Artificial intelligence is driving new discoveries and advancements across many fields of science and engineering. Modern applications of AI and machine learning have the potential to change the practice of research and development (R&D) in the United States over the next decade. This data brief is a first step toward understanding how modern AI and ML have begun accelerating growth across various science and engineering disciplines in recent years.
The application of AI to science is not new. Pioneers at Stanford University in the 1960s used early AI systems to automate analyses of chemical structure and mass spectra, supported by the Advanced Research Projects Agency (ARPA), the predecessor to the Defense Advanced Research Project Agency (DARPA), and NASA. This work grew out of an interest in using AI systems for complex reasoning in scientific problems.
Today, deep learning methods, a specific subset of ML, can predict the 3D structure of proteins to within the width of an atom— substantial progress on a 50-year challenge achieved with modern machine learning. This tool is important because it may contribute new capabilities for disease treatment and pandemic response. In the years ahead, modern ML may help advance the engineering design of viable, cost-effective fusion reactors, a large-scale source of clean energy that has also been out of reach for more than 70 years. AI applications can drive advancements in fields as disparate as gene editing and chip design.
American institutions have begun to adapt to this future. MIT, for example, announced its largest structural change since the 1950s and invested $1 billion to found a new college focused on the intersections between computing, AI, and the university’s existing disciplines of science and engineering. Students will be encouraged to be “bilingual” between computing and other disciplines.

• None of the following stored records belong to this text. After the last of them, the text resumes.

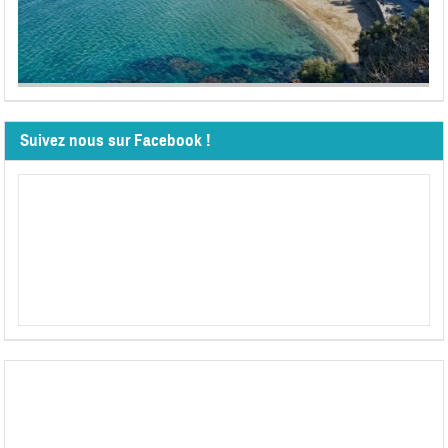
Suivez nous sur Facebook !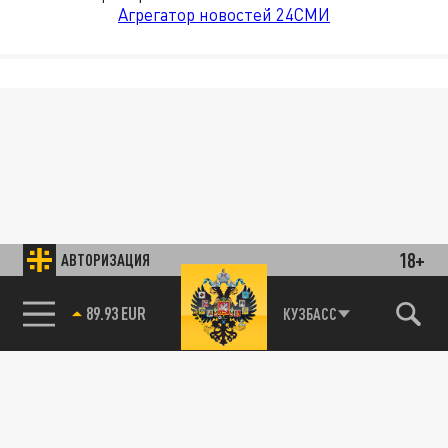
Агрегатор новостей 24СМИ
18+
АВТОРИЗАЦИЯ
89.93 EUR
КУЗБАСС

As modern AI applications begin to transform science and engineering, a key question for high-level leaders shaping science and technology strategies is what disciplines will be affected first, and will these early impacts be narrowly confined to a few disciplines (like materials science and biomedical fields) or broadly applicable? Accelerated emergence and growth of new fields is especially noteworthy: bioengineering, computer science, and materials science have all emerged as enabling disciplines that changed science and engineering broadly in the last century—and were followed by national and global changes.
This data brief provides an initial look at how modern AI and ML have begun accelerating growth across a wide array of research disciplines in recent years, and focuses on direct applications of AI to making new scientific and engineering breakthroughs. We first summarize illustrative examples of AI driving innovation in medicine, fundamental sciences, and engineering research. We then analyze global scientific publications data to see if these recent achievements represent real trends in published research.